Research Seminar – Human Ghosts in the Machine
Header image generated using the Flux AI model and prompts that explore Ai concepts and historical figures.
Carolyn Pedwell spoke in conversation with Paula Bialski in a research seminar hosted by Lancaster University’s Centre for Science Studies on 11th February 2025 as part of their ‘Talking STS’ series.
Chaired by Joe Deville, the discussion on 11th February focused on the forms of relationality and sensi(a)bility that go into maintaining software infrastructures.
Carolyn spoke about research from her British Academy Mid-Career Fellowship (2024-25), ‘Speculative Machines and Us: Intuition, AI, and the Making of Computational Cultures’.
Paula drew in part on work that has informed her recently published book, published by Princeton University Press, Middle Tech: Software Work and the Culture of Good Enough.

Human Ghosts in the Machine: A Talking STS Seminar
Unless a programmer is working in a brand-new start-up, software developers don’t develop code from scratch.

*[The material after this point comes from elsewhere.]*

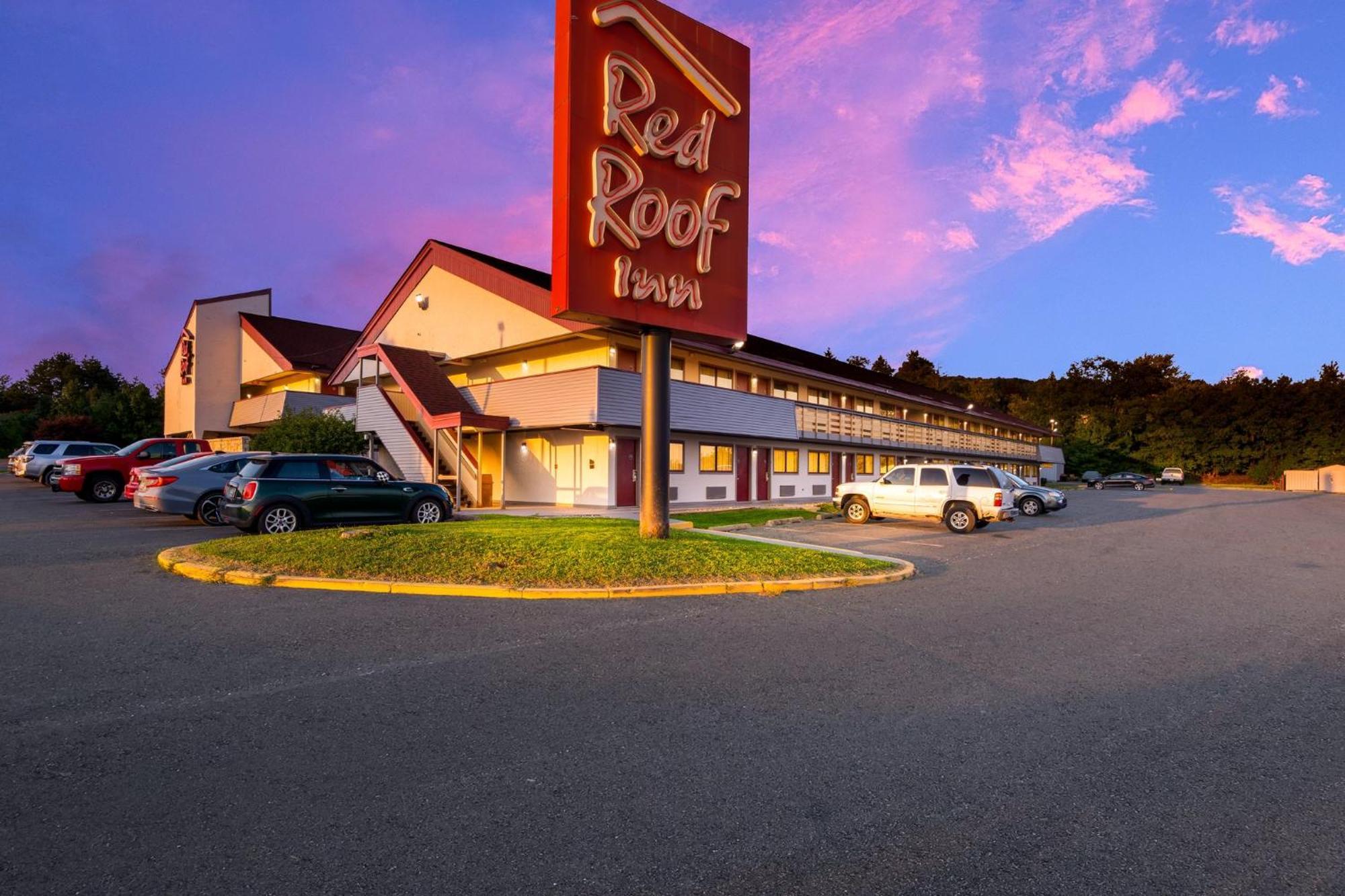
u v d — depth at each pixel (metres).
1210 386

Software projects, especially in older ageing corporations, are built on years and years of work created by other developers. These developers, while building our everyday infrastructures, not only have to make sense of their own code but also so-called “legacy code” – old lines of code that were written by other developers that keeps existing in the code stack.
This event looks at the past and the present of working with media systems and the relational and sensory understanding of software. Developers not only live in a culture of sense-making or “figuring stuff out” in relation to their current colleagues’ practices but also in relation to years of other developers’ code, or “ghosts” of coders who left the company, yet their creative output lives on in the present. Computing systems also depend on and (re)produce various modes of common sense that entangle historical and emergent cultural, socio-political, economic, and ecological ‘truths’ about how the world works.
Software is an “object subject to continuous change and lived with over time as it evolves” (Cohn 2019, 423), one that does not sit still “long enough to be easily assigned to conventional explanatory categories” (Mackenzie 2006, 18). It is therefore crucial that we understand the complex forms of relationality and sensi(a)bility that go into maintaining our software infrastructures, understanding software as a relational object made up of different worldly ontologies and creative voices of coders who are forced to interact with one another as their software system evolves. Computational common sense, in turn, is a recursively mediated set of relations and a pertinent site of both sociotechnical discovery and “political struggle” (Gramsci, 1971).